With effect from 1 May 2007, expert medical witness reports supplied directly by the expert concerned have become liable to VAT at the standard rate, where that expert is registered for VAT. This has given rise to various issues for personal injury solicitors, who are faced with treating the onward supply of such reports, and indeed medical records, to their clients correctly for VAT purposes. We have now clarified with HM Revenue & Customs how such onward supplies should in fact be treated, and in our view this should be of interest to all personal injury lawyers.
The issue is whether, and when, such onward supplies are eligible for treatment as disbursements. This is important because the client will be unable to recover any VAT charged to them. Assuming the solicitor is VAT registered, VAT would have to be so charged if the supply is not a disbursement.
In order to be eligible for treatment as a disbursement, a supply must meet all of the following 8 conditions:
1. The lawyer must act as agent for the client in paying the expert.
2. The client receives and uses the expert's report in dealing with their case.
3. The client is responsible for paying the expert.
4. The client authorises the lawyer to pay the expert on their behalf.
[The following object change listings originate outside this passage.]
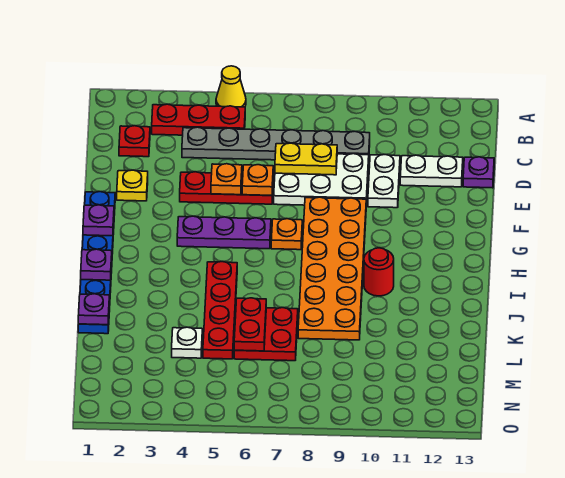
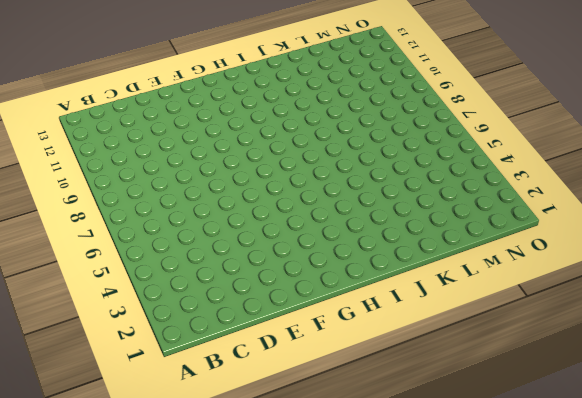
none -> yellow 1x1 cone [216,66,246,107]
none -> red 1x3 plate [152,104,245,135]
none -> red 1x1 plate [119,126,150,157]

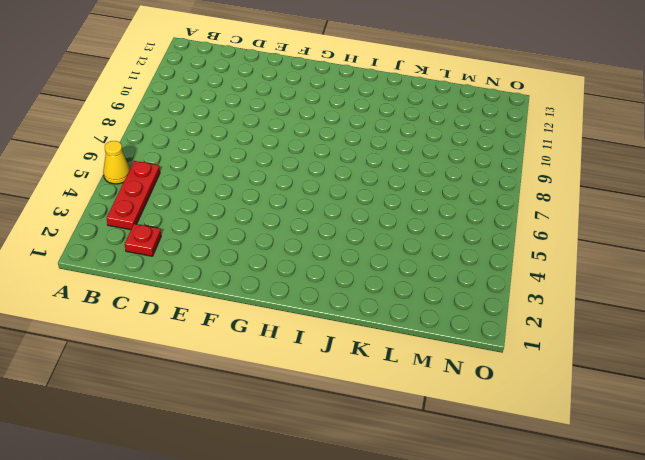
none -> grey 1x6 plate [182,127,370,160]
none -> white 2x3 plate [274,154,369,205]
none -> white 1x2 plate [368,154,400,208]

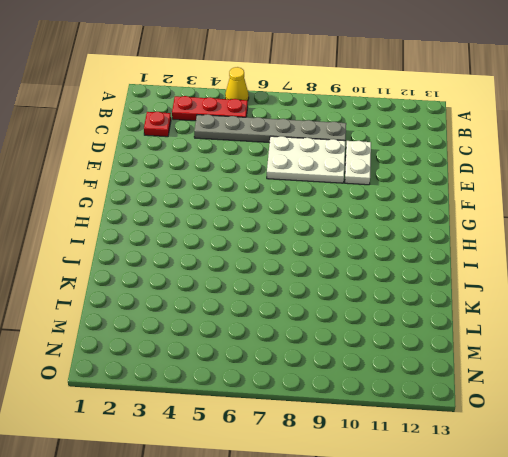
none -> white 1x2 plate [400,155,463,187]
none -> purple 1x1 plate [463,157,494,188]
none -> yellow 1x1 plate [117,170,148,201]

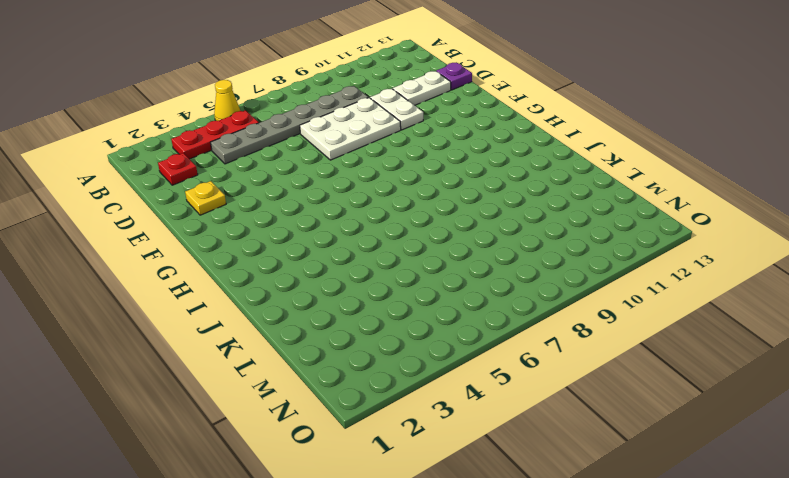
none -> red 1x3 plate [180,172,273,204]
none -> blue 1x6 plate [78,192,115,334]
none -> orange 2x6 plate [298,197,366,340]

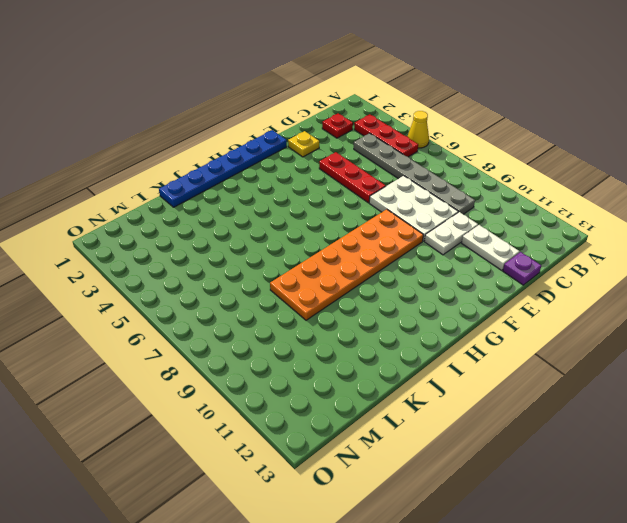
none -> purple 1x3 plate [177,216,271,249]
none -> orange 1x1 plate [271,219,302,250]
none -> red 1x4 plate [203,261,237,359]

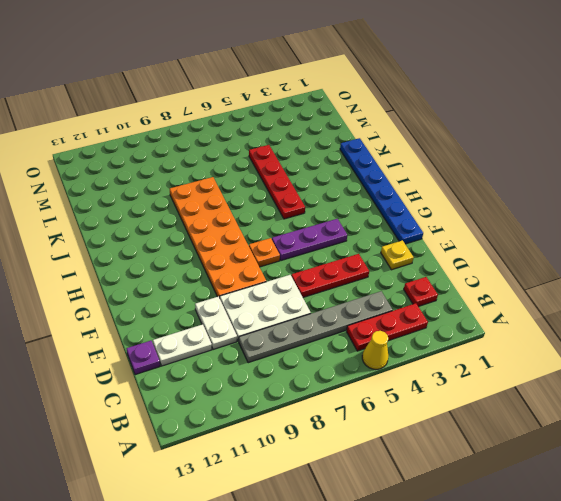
none -> red 1x1 round brick [364,248,394,296]
none -> red 2x2 plate [234,308,298,361]
none -> white 1x1 plate [172,327,202,358]

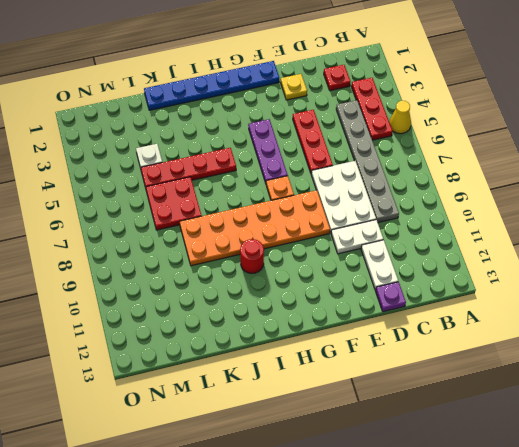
none -> yellow 1x2 plate [275,143,337,175]
none -> orange 1x1 plate [211,164,242,195]
none -> orange 1x1 plate [242,165,273,195]

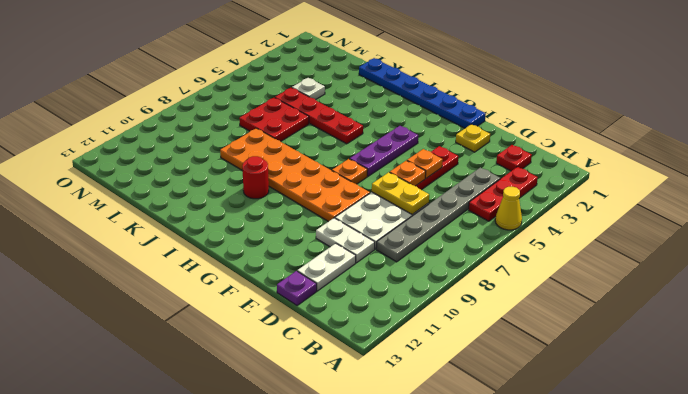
yellow 1x2 plate [372,172,429,215] -> yellow 1x2 plate turned to [275,143,337,175]
none -> purple 1x1 plate [83,205,114,236]
none -> purple 1x1 plate [81,249,112,280]
none -> purple 1x1 plate [78,294,109,325]

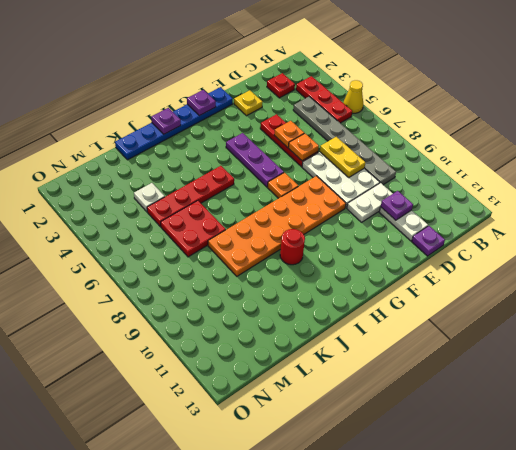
purple 1x1 plate [381,191,413,220] -> purple 1x1 plate moved to [78,294,109,325]
none -> red 1x2 plate [234,298,266,351]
5. The client knows that the report will be provided by an expert and not by the lawyer.
6. The expert's fees are separately itemised by the lawyer as a disbursement when invoicing the client.
7. Only the precise amount of the expert's fees is recovered from the client by the lawyer.
8. The expert's services are clearly additional to those supplied by the lawyer to the client.
Precisely the same conditions apply to the treatment of medical records accessed by way of Subject Access Request, where the cost of obtaining the records is passed on to the client.
Of particular interest is the situation where, before passing on the report or records to the client, the solicitor reviews the paperwork, or both reviews it and makes recommendations based upon it. Does either of these actions render the report or records ineligible for treatment as a disbursement?
HMRC's considered response to this question is that if the solicitors "receive and review expert medical witness reports or medical records and make recommendations based on these documents for their client,..... a disbursement is not taking place."
Given that the solicitor would hardly be in a position to make recommendations if he or she had not reviewed the report or records, this makes the critical factor in deciding upon eligibility for treatment as a disbursement whether recommendations have been made to the client based upon the report or records. If not, disbursement treatment is potentially available if the 8 tests above are met. If so, the supply of the report or records cannot be a disbursement.
This will of course give rise to some highly philosophical arguments about what are and are not recommendations. The Oxford English Dictionary defines "recommend" as "advising a course of action", which may be of some help in this respect, and I guess in practice that sometimes a solicitor will make recommendations based upon a report or records and sometimes not, the former presumably being more likely if the records or report disclose some factor of the case not previously clear.
It is clear that the onward supply of report or records, accompanied by recommendations, by a solicitor (if not a disbursement) is VATable even if the supply by the expert, hospital or doctor to the solicitor is not itself VATable.
Hopefully the above is of assistance to personal injury solicitors in clarifying the nature of the supply they make when obtaining and forwarding expert witness reports or medical records to clients.